Tips and Tricks for Making Perfect Aebleskivers
Learning to turn Aebleskivers can be tricky. Making the pancakes perfectly spherical without problems does involve a learning curve. But once you get the hang of it, all usually goes well. Here are some tricks to help you be successful your first time. But please remember: if this is your first time making aebleskivers, don’t expect a perfect first batch. The good news is that unless it’s burned it usually is edible.
Tip #1- Make sure your pan is pre-heated. I start pre-heating my pan when I begin making the aebleskiver batter. A hot pan is needed. If your pan is not hot the aebleskivers will not cook and turn properly.
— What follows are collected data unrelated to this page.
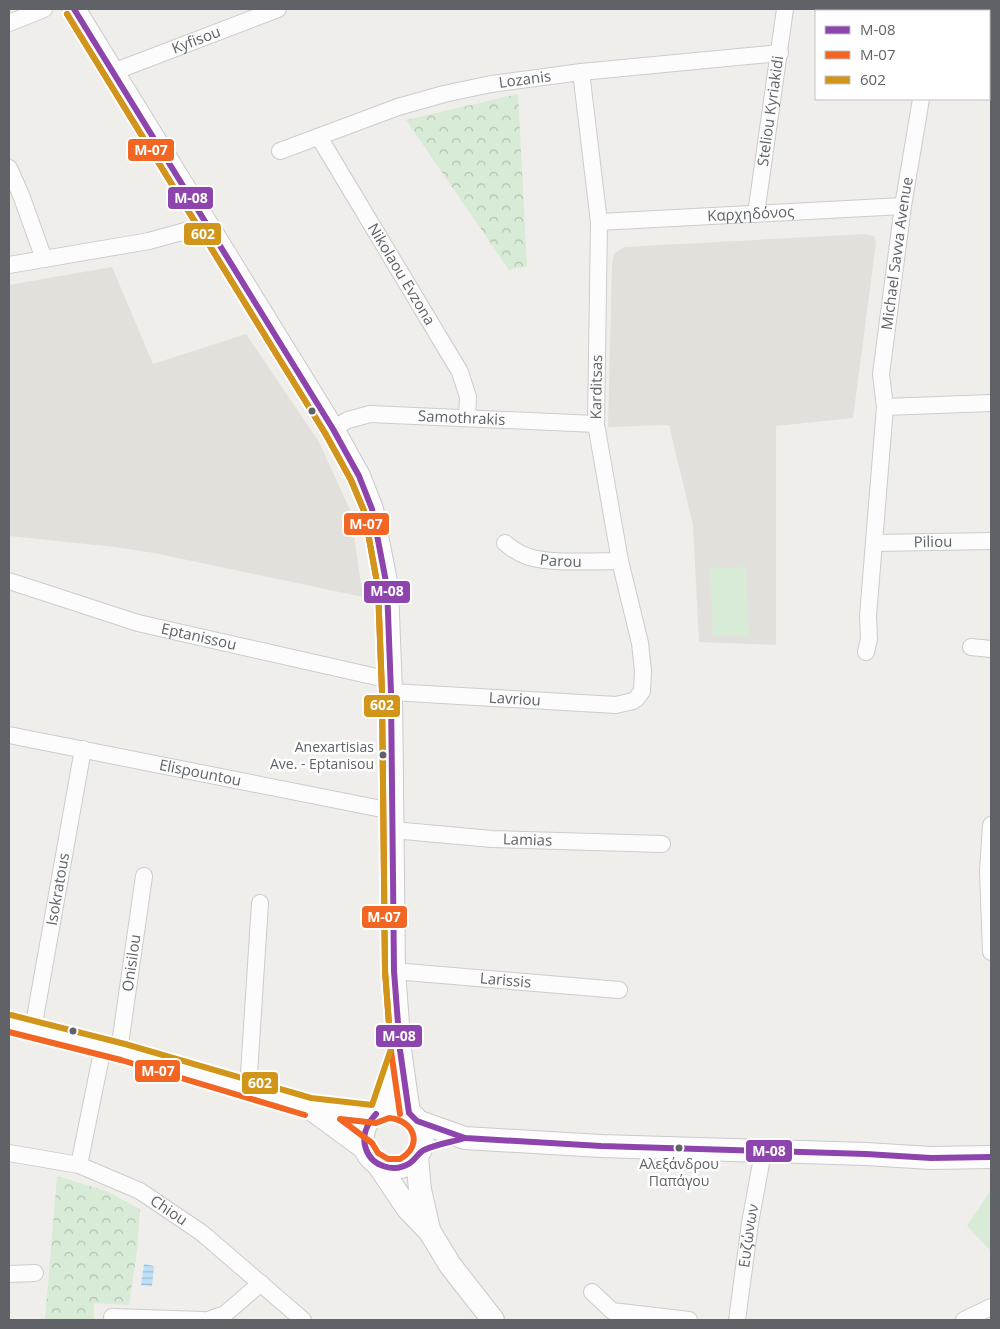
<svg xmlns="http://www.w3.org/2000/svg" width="1000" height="1329" font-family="'Open Sans',sans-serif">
<defs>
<pattern id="forest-crowns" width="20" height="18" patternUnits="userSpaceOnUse" patternTransform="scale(1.25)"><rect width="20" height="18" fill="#d8ebd6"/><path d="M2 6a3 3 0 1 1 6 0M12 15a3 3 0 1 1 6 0" fill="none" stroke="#b2c2b1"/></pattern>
<pattern id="water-rules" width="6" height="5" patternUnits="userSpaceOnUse" patternTransform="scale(1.25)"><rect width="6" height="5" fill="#bfe0f9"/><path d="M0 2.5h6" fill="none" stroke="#9eb9cd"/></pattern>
</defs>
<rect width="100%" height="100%" fill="#efeeea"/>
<!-- education -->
<g fill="#e2e0da">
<path d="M866,234L874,236L876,243L853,418L776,426V645L699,642L693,525L669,425L608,427L612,264L614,254L624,247Z"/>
<path d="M112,267L153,364L246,334L319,442L350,510L363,597L154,553L115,547L9,536V285Z"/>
</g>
<!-- green -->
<g fill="#d8ebd6">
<path d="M746,567L749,635L713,636L710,568Z"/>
<path d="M991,1190V1251L967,1226Z"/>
</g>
<!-- forest -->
<g fill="url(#forest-crowns)">
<path d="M518,94L527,266L509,270L406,120Z"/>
<path d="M57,1176L106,1191L140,1209L137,1251L129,1305L94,1303V1320H45Z"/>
</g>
<!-- water -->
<path fill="url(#water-rules)" d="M144,1264L154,1266L152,1286L141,1285Z"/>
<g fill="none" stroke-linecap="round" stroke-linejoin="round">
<!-- street casing -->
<g stroke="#cbcccc" stroke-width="18">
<g id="street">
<path d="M933,11V9"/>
<path d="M9,23L44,9"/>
<path d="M989,27H991"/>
<path id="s1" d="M113,72L278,9"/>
<path id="s2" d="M319,137L460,372L468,397L467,418"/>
<path id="s3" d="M280,151L398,107L444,94L491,84L581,72L780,53"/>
<path d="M9,168L21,195L44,259"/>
<path id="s4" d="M756,214L785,9"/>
<path id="s5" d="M599,222L903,206"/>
<path d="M9,265L149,241L207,225"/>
<path d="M885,407L991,403"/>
<path id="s6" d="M333,429L348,420L370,414L596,424"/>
<path id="s7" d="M505,543C512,549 520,554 529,557C551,564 595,561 620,561"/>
<path id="s8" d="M874,543L991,541"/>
<path id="s9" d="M9,581L138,623L390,680"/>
<path d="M971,647L991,649"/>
<path id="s10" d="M866,652L869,639L868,616L885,407L881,374L903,206L921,99"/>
<path id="s11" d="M391,692L616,705L633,701L637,698L642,691L643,671L640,643L620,561L596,424L599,222L581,72"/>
<path id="s12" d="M9,735L392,811"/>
<path d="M991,825L988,871L991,952"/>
<path id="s13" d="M393,830L492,839L662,844"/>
<path id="s14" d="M394,971L619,990"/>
<path id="s15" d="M33,1029L83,749"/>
<path id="s16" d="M119,1051L144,876"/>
<path d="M248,1089L260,903"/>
<path id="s17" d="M9,1153L79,1165L140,1191L202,1233L303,1320"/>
<path d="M79,1165L103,1047"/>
<path d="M9,1274L35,1273"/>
<path d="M592,1292L612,1311L689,1320"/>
<path d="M112,1317L203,1320"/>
<path d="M208,1320L225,1314L261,1283"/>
<path id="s18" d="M737,1320L750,1223L763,1152"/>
<path d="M964,1320L991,1307"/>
</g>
</g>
<!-- secondary casing -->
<g stroke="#cacacb" stroke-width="24">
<g id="secondary">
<path d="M74,9L333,429L359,476L372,509L387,587L391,692L394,971L400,1050L409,1113"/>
<path d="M9,1023L123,1052L309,1107L376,1114"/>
<path d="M310,1108L366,1149"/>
<circle cx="393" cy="1138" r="30"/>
<path d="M379,1113L399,1053"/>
<path d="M417,1121L465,1138L601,1146L866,1154L931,1158L991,1157"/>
<path d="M417,1157L420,1190L429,1229"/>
<path d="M377,1163L408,1209L430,1232L450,1265L493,1320"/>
</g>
</g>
<!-- street -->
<use href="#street" stroke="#fdfcfc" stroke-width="16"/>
<!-- secondary -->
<use href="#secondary" stroke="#fdfcfc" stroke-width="22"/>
<!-- bus-1 casing -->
<g stroke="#fff" stroke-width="10">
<g id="bus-1">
<path d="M74,9L333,429L359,476L372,509L387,587L391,692L394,971L400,1050L409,1113L417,1121L465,1138L601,1146L866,1154L931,1158L991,1157"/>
<path d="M376,1114C367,1124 361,1135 366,1149C372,1167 395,1173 410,1163C416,1159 418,1153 424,1150C437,1144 452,1142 465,1138"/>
</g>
</g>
<!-- bus-2 casing -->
<g stroke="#fff" stroke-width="10">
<g id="bus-2">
<path d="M67,14L325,433L351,480L364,511L378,588L382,692L385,971L391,1051L400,1114"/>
<path d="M9,1032L121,1060L305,1115"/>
<path d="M389,1118C414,1120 424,1145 400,1159H388L378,1153L372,1143L340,1119L376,1123Z"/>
</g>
</g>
<!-- bus-3 casing -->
<g stroke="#fff" stroke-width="10">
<path id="bus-3" d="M11,1015L125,1044L311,1098L372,1105L391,1049L385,971L382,692L378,588L364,511L351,480L325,433L67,14"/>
</g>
<!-- bus-1 -->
<use href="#bus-1" stroke="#8e44ad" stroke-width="6"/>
<!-- bus-2 -->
<use href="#bus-2" stroke="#f26522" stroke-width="6"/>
<!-- bus-3 -->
<use href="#bus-3" stroke="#d1951a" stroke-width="6"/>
</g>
<!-- markers -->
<g fill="#5f6368" stroke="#fff" stroke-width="2">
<circle cx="312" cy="411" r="4.5"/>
<circle cx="383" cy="755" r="4.5"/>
<circle cx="73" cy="1031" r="4.5"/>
<circle cx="679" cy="1148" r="4.5"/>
</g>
<g text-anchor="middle" stroke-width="5" stroke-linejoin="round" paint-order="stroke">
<!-- bus labels -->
<g font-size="14" fill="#5f6368" stroke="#fff" text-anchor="end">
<text x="374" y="752">Anexartisias<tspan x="374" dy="17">Ave. - Eptanisou</tspan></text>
<text x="679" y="1169" text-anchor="middle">Αλεξάνδρου<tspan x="679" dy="17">Παπάγου</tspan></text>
</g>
<!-- street labels -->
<g font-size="15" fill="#5f6368" stroke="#fff">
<text dy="5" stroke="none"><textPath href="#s1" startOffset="89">Kyfisou</textPath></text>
<text dy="5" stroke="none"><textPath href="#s3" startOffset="256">Lozanis</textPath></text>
<text dy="5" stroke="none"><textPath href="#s4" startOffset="104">Steliou Kyriakidi</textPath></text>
<text dy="5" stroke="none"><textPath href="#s5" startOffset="152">Καρχηδόνος</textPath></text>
<text dy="5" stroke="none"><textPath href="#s10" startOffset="401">Michael Savva Avenue</textPath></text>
<text dy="5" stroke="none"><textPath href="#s2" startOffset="160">Nikolaou Evzona</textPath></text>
<text dy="5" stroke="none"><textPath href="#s11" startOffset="565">Karditsas</textPath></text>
<text dy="5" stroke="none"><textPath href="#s6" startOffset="132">Samothrakis</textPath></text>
<text dy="5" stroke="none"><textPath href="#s8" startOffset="59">Piliou</textPath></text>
<text dy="5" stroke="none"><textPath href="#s7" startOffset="60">Parou</textPath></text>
<text dy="5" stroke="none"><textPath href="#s9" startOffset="198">Eptanissou</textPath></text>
<text dy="5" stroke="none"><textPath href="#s11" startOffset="124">Lavriou</textPath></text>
<text dy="5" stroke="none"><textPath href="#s12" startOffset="195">Elispountou</textPath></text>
<text dy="5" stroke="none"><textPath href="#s13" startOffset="135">Lamias</textPath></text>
<text dy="5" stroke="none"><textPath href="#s15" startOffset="142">Isokratous</textPath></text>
<text dy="5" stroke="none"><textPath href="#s16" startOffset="89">Onisilou</textPath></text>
<text dy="5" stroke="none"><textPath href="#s14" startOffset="112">Larissis</textPath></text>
<text dy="5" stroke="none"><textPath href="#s17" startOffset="172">Chiou</textPath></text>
<text dy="5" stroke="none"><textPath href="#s18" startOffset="85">Ευζώνων</textPath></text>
</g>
</g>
<g stroke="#fff" stroke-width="2">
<rect x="127" y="138" width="48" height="24" rx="5" fill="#f26522"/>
<rect x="167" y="186" width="47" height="24" rx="5" fill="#8e44ad"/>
<rect x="183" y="222" width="39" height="24" rx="5" fill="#d1951a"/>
<rect x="343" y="512" width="47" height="24" rx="5" fill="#f26522"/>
<rect x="363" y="580" width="48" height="24" rx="5" fill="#8e44ad"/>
<rect x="363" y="694" width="38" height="24" rx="5" fill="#d1951a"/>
<rect x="361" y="905" width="47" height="24" rx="5" fill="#f26522"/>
<rect x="375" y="1024" width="48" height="24" rx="5" fill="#8e44ad"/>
<rect x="134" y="1059" width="47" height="24" rx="5" fill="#f26522"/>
<rect x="241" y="1071" width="38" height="24" rx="5" fill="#d1951a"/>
<rect x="745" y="1139" width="48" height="24" rx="5" fill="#8e44ad"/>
</g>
<g font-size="14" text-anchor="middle" font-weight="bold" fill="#fff">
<text x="151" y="155">M-07</text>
<text x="191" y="203">M-08</text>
<text x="203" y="239">602</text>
<text x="366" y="529">M-07</text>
<text x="387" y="596">M-08</text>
<text x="382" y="710">602</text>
<text x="384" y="922">M-07</text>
<text x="399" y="1041">M-08</text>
<text x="158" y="1076">M-07</text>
<text x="260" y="1088">602</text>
<text x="769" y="1156">M-08</text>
</g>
<!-- border -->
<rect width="1000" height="1329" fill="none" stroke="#5f6368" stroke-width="20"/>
<!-- legend -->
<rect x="815" y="10" width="175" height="90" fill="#ffffff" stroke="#bfc1c3"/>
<rect x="825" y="26" width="25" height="8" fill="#8e44ad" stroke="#bfc1c3"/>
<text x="860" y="35" font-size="15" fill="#5f6368">M-08</text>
<rect x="825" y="51" width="25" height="8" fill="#f26522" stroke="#bfc1c3"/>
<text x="860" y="60" font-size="15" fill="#5f6368">M-07</text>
<rect x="825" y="76" width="25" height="8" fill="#d1951a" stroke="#bfc1c3"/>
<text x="860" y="85" font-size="15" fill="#5f6368">602</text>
</svg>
Tip #2- Grease your pan well. A well greased pan is the key to not have your aebleskiver batter stick the side. Because you turn your aebleskivers several times during the cooking process, you need the grease. You need to use butter or ghee. If you can not use either, use oil but copiously brush the oil on rather than spray.
Tip #3- Always fill your pan in the same order and turn them in the same order as you fill. I start with the aebleskiver well in the 12:00 position and fill clockwise ending with the center hole. The center hole always cooks fastest on my gas stove. I turn in the same order. The key to turning them easily is timing. If you turn the last one you poured first, then the other ones will be over ready for turning.
Tip #4- Fill the well of your pan nearly to the top to get perfect spheres but do not overfill. If you fill your wells less then full, your aebleskivers can come out football shaped. They taste just as good, they just look like footballs. A proper aebleskiver is spherical.